Democratic Commissioner Geoffrey Starks' dissent in part still counts as a "yes" vote, but with major caveats.
"I am pleased that the Notices of Apparent Liability we vote[d] on today confirm that misuse of customer location data by AT&T, Verizon, Sprint, and T-Mobile violate the Commission’s rules," he wrote in a statement. "These serious violations damaged Americans’ faith in our telephone system, and I am pleased that we have reached bipartisan agreement that enforcement is appropriate here. I cannot fully approve these Notices, however, because in conducting these investigations and determining the appropriate penalty, we lost track of the most important part of our case—the very consumers we are charged with protecting. Because I strongly believe we should have determined the number of customers impacted by the abuses and based our forfeiture calculations on that data—calculations that would have been possible if we had investigated more aggressively—I must dissent in all remaining parts of the item.
One prominent senator was on the same page as Rosenworcel.

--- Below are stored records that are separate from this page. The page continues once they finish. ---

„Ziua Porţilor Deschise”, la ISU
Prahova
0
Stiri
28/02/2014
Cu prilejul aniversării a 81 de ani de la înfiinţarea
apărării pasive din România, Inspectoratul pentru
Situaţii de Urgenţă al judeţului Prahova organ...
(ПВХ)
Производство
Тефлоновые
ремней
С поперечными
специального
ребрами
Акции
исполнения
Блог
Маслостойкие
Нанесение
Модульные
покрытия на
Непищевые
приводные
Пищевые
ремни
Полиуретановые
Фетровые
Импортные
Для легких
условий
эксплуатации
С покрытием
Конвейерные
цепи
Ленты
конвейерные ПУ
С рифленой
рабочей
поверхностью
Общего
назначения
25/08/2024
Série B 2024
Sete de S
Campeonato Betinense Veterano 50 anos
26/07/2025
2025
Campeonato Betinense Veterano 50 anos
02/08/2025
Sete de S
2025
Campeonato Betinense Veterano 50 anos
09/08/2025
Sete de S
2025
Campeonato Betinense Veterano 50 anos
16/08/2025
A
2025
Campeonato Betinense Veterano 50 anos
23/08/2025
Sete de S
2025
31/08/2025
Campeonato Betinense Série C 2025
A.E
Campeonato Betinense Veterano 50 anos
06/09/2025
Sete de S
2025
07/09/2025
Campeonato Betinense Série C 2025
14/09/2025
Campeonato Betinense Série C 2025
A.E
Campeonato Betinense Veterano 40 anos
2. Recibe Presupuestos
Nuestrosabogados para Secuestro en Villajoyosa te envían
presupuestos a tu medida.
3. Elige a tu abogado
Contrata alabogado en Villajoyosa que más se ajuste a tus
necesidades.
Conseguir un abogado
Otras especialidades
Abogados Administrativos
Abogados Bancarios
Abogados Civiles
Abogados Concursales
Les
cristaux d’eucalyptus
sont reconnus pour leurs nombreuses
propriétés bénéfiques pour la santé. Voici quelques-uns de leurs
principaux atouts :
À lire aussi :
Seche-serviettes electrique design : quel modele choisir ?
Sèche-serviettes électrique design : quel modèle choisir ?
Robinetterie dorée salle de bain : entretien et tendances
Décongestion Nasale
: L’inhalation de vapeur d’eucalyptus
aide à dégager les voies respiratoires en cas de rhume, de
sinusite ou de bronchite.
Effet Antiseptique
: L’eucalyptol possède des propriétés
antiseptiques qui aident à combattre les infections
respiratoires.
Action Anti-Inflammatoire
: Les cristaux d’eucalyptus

“The Trump FCC wants you to think it’s protecting your privacy – don’t be fooled,” said Senator Ed Markey (D-Mass.), who had pushed for an investigation. “For almost two years, the FCC has known that companies were selling real-time location information that could reveal where you live and work. This compromise of our trust and personal information isn’t just a creepy, abstract privacy risk, it is a direct threat to consumers’ physical safety and well-being. Instead of meetings its obligation to come down hard on the wireless carriers that are guilty in this case, the FCC dragged its feet and issued penalties that let these companies off easy. If you own a smart phone, information about where you were at any given moment may have been bought and sold. You deserve better than this decision from the FCC.”
It was at the prodding of House Energy & Commerce Committee Chairman Frank Pallone (D-N.J.) at an FCC oversight hearing that prompted Chairman Ajit Pai to signal fines were coming. The congressman was glad the fines were being proposed, he was not happy with the amounts.
“Today’s notice by the FCC confirms what I have said from the beginning — carriers have a duty to protect consumers’ real-time location data and the FCC must enforce the law in order to protect the personal safety of consumers across the country," he said. "While I am glad the FCC is finally proposing fines for this egregious behavior, it represents little more than the cost of doing business for these carriers. Further, the Commission is still a long way from collecting these fines and holding the companies fully accountable. I will continue to closely monitor this important issue.”